Astronomers first spotted the J1820 black hole – which lies around 10,000 light years from Earth – in March, when a burst of X-rays was detected by an instrument aboard the International Space Station.
Such outbursts are produced when material is sucked into a black hole, and the high-energy rays can be used by scientists to understand these complex systems in greater detail.
As these beams reflected off the swirling gas around the black hole, they were detected by Nasa’s Neutron star Interior Composition Explorer (NICER) instrument.
Known as “light echoes”, these bouncing rays provided new insights into the size and shape of the environment around the black hole in a manner comparable to sonar mapping the marine landscape using sound waves.
Parts of the environment being mapped include the “accretion disc” through which the black hole sucks gas from a companion star, and a region of particles above the disc known as the corona.
Whether the burst of X-rays that follows material falling into a hole is generated by the corona or the disc has been a hot topic of debate.
Now, the data collected by the scientists and published in the journal Nature suggests the corona changing shape is linked to the outburst.
Understanding these relatively small black holes, including how and why they change shape as they consume material from nearby stars, could have big implications.

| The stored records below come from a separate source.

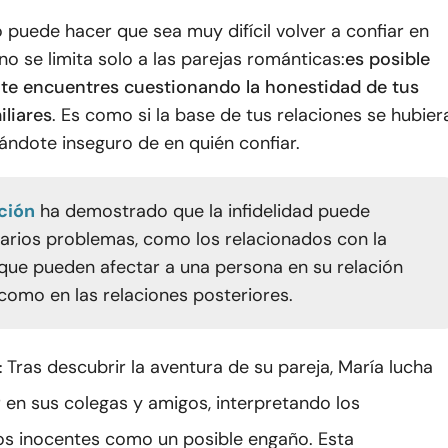
puede hacer que sea muy difícil volver a confiar en
 no se limita solo a las parejas románticas:
es posible
te encuentres cuestionando la honestidad de tus
iliares
. Es como si la base de tus relaciones se hubier
ándote inseguro de en quién confiar.
ción
ha demostrado que la infidelidad puede
arios problemas, como los relacionados con la
 que pueden afectar a una persona en su relación
 como en las relaciones posteriores.
Tras descubrir la aventura de su pareja, María lucha
:
r en sus colegas y amigos, interpretando los
s inocentes como un posible engaño. Esta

"Previously, these light echoes off the inner accretion disk were only seen in supermassive black holes, which are millions to billions of solar masses and undergo changes slowly,” said Dr Erin Kara, an astronomer at Nasa’s Goddard Space Flight Centre.
Supermassive black holes are the size of solar systems, while stellar mass black holes like J1820 are closer to the size of cities.
“Stellar black holes like J1820 have much lower masses and evolve much faster, so we can see changes play out on human time scales," said Dr Kara.
Unravelling the processes by which stellar mass black holes change in a matter of weeks could help astrophysicists understand how supermassive black holes evolve across millions of years and influence the galaxies in which they sit.
"NICER's observations of J1820 have taught us something new about stellar-mass black holes and about how we might use them as analogues for studying supermassive black holes and their effects on galaxy formation," said co-author Dr Philip Uttley, an astrophysicist at the University of Amsterdam.
"We've seen four similar events in NICER's first year, and it's remarkable.
“It feels like we're on the edge of a huge breakthrough in X-ray astronomy."